━━ Given entries ━━

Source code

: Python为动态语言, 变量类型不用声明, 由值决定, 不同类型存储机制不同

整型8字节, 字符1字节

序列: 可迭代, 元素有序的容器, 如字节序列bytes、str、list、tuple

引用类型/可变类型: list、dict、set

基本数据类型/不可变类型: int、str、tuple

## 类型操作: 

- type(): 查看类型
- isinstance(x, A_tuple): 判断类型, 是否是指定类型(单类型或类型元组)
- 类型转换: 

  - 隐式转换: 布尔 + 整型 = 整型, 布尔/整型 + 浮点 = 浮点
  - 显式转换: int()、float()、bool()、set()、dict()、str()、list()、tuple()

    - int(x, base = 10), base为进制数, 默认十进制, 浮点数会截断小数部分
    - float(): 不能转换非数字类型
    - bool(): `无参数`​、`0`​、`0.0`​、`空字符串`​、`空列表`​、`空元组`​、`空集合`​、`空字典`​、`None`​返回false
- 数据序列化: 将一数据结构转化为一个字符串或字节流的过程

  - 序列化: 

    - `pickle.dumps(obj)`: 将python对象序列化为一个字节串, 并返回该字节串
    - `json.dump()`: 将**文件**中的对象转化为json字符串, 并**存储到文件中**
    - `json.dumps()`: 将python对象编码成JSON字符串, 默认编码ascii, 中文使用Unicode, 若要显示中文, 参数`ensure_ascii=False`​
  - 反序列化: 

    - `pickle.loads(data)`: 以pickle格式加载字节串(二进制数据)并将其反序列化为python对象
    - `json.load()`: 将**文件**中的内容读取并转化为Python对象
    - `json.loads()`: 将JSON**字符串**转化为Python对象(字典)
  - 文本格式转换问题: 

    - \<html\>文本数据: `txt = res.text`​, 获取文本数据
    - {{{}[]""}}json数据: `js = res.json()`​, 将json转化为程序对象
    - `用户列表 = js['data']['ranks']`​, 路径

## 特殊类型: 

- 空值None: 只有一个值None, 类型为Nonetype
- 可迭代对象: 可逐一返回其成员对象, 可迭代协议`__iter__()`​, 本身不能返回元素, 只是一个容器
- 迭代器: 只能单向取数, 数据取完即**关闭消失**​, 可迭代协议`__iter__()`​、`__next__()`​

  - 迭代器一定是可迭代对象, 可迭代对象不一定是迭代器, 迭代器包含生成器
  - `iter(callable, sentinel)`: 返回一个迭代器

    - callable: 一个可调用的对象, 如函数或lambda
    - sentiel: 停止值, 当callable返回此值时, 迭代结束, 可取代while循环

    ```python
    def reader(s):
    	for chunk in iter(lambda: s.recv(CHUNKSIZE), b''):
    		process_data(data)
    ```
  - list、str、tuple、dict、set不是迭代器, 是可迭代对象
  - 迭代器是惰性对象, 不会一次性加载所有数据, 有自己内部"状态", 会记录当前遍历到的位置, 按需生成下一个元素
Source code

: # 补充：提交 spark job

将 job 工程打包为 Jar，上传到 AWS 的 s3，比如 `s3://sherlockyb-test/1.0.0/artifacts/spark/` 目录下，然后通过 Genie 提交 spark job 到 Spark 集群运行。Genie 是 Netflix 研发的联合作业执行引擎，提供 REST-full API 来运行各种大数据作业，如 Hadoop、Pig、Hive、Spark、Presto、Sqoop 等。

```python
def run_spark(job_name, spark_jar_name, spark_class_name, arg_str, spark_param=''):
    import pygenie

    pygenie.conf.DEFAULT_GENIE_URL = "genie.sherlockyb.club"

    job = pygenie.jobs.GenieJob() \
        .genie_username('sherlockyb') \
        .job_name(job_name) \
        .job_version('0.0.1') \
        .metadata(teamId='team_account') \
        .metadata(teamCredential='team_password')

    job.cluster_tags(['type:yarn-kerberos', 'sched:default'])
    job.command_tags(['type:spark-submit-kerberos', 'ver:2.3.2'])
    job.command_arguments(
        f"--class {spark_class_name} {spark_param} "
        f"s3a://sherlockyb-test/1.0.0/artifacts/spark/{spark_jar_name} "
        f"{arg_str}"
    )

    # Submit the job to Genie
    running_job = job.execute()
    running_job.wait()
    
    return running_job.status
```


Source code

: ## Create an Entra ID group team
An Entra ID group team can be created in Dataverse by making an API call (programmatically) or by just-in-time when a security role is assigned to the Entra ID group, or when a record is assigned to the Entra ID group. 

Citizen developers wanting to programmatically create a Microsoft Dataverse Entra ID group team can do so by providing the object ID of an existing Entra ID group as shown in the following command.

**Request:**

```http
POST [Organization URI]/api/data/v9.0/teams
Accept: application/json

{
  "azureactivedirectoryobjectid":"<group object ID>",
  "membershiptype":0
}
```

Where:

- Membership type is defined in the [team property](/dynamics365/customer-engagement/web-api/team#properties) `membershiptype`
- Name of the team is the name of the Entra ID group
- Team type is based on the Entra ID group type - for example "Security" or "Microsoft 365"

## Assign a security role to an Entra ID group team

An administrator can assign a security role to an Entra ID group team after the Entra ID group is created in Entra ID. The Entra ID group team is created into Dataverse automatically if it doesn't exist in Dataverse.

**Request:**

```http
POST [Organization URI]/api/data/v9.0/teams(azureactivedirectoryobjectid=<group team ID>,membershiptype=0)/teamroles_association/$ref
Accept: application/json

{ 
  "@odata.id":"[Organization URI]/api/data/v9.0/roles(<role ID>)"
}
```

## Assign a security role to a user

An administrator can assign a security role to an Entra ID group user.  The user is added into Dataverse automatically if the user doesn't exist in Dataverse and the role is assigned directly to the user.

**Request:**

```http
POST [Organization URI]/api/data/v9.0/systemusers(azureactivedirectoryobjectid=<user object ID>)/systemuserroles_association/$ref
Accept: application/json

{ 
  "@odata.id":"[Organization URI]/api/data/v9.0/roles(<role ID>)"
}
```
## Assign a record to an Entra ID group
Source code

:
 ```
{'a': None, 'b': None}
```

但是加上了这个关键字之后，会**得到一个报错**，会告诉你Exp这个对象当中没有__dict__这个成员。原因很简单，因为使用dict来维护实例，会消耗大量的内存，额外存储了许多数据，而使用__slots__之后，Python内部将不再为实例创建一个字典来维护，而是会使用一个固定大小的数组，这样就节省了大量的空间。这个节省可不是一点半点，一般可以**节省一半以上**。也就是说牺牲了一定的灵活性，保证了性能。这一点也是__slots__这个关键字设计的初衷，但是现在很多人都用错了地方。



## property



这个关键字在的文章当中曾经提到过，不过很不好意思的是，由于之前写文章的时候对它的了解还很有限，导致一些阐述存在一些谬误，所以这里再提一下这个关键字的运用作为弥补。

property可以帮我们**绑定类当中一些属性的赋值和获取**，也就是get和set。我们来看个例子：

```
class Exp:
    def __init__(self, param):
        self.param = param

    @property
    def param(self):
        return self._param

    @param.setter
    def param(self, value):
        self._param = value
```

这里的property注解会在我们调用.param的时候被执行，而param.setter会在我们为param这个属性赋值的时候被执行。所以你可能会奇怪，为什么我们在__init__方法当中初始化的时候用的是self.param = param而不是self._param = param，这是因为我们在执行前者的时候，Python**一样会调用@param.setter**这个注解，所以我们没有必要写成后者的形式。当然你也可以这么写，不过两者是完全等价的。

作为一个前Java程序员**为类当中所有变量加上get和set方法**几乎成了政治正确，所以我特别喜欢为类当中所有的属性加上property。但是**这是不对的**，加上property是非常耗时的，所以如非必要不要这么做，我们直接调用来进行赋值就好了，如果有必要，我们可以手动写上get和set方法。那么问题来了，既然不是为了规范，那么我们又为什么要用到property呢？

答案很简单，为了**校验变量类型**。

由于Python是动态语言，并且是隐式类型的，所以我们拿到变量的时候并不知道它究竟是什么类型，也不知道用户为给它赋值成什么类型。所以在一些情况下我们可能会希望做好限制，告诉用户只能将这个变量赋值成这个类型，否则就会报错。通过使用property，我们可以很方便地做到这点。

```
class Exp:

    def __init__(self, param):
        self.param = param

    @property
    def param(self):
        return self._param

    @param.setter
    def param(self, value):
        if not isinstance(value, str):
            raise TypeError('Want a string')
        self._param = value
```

━━━

■ Work instructions ■
Which lines of the data include "pickle"? Copy each of them.

■ Final answer ■
    - `pickle.dumps(obj)`: 将python对象序列化为一个字节串, 并返回该字节串
    - `pickle.loads(data)`: 以pickle格式加载字节串(二进制数据)并将其反序列化为python对象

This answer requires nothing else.